Tajuk: Jepang Belum Siap Lepas Energi Nuklir
11 Maret 2013
Bagi pihak politik dan lobi, tenaga nuklir sudah jelas: bencana Fukushima terjadi bukan karena kegagalan teknis, tapi kesalahan manusia. Karena manusia lah yang mengabaikan peraturan dan bertindak gegabah. Pada dasarnya teknik nuklir berfungsi dengan baik.
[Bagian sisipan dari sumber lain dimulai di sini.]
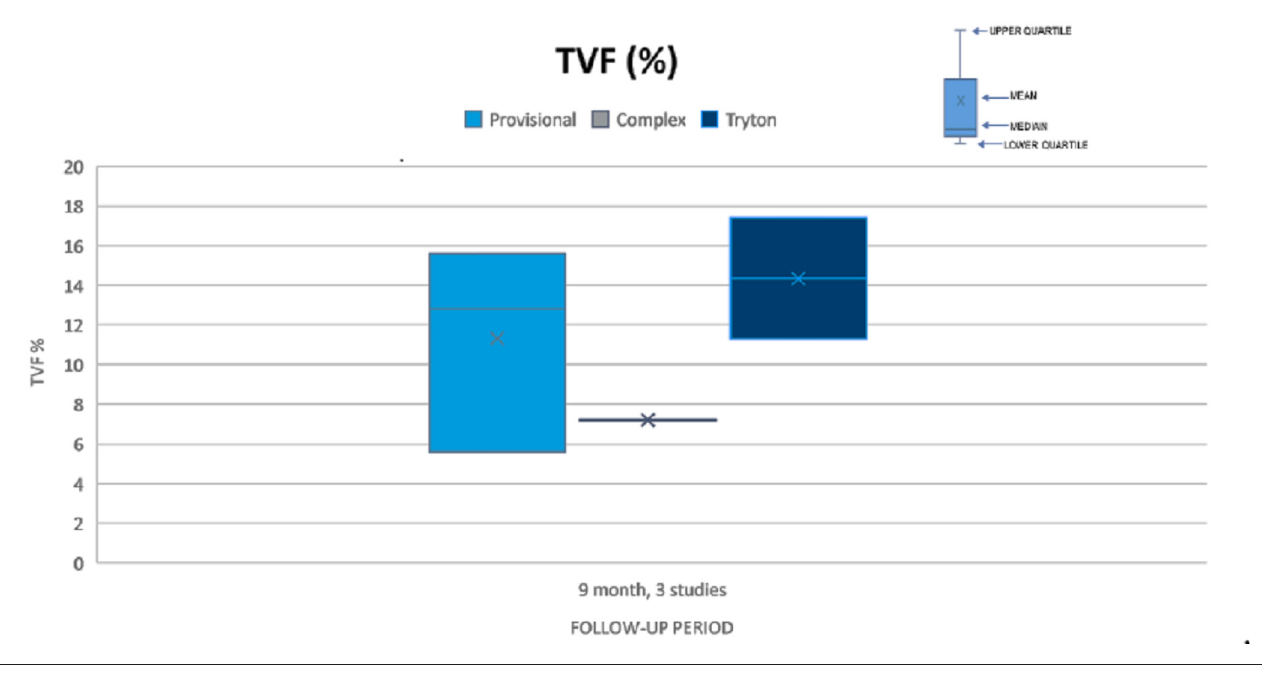
Figure 2. Studies reporting TVF (%) at 9 months. TVF: target vessel failure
Logika para pendukung energi atom sangat sederhana: Kalau manusia belajar dari kesalahan dan patuh pada peraturan, tentu saja, energi atom dapat dikendalikan. Ini juga sudut pandang pemerintah Jepang. Jepang tidak mengubah politik energinya, justru sebaliknya, mereka ingin mempertahankan energi nuklir dan berencana membangun reaktor baru. Apa sebenarnya yang mereka pikirkan?
Pelajaran Pahit
Tapi realita memang tak sesederhana itu. Warga Jepang yang terkenal gila teknik memang menarik pelajaran berharga dari peristiwa Fukushima. Tapi pelajaran tersebut sangat pahit. Mereka menyadari bahwa Jepang yang ekonominya melemah tidak dapat melepaskan diri dari energi nuklir, jika ingin tetap bersaing dengan Cina. Dan Cina tetap menggunakan energi atom - seperti juga beberapa negara tetangganya.
Bagi Jepang, yang hampir tak memiliki sumber daya alam, impor energi terlalu mahal: batu bara dari Australia, gas dari Amerika Serikat, minyak bumi dari Timur Tengah dan Asia Tenggara. Selain itu, adidaya baru Cina dapat dengan mudah memblokade jalur perdagangan yang menjamin pasokan energi ke Jepang. Ketakutan yang cukup beralasan, mengingat ketegangan bilateral yang muncul pada bulan-bulan belakangan. Jadi, sikap Jepang yang tetap mempertahankan energi atom sebenarnya bukan sikap membabi buta, tapi memang tidak ada alternatif lain.
Jerman sebaiknya menahan diri dan tidak menggempur Jepang dengan kritik dan nasehat berlebihan. Jerman pun kewalahan dalam mengubah haluan politik energinya, padahal masyarakat luas mendukung kebijakan baru mengenai energi tersebut. Ada tantangan teknis dan politis, seperti misalnya pembangunan jaringan listrik baru, dan dampak sosial serta ekonomi akibat naiknya harga listrik. Tapi dibandingkan dengan Jepang, tantangan ini tentunya tak seberapa, dan pasti dapat diatasi dengan mudah oleh masyarakat Jerman.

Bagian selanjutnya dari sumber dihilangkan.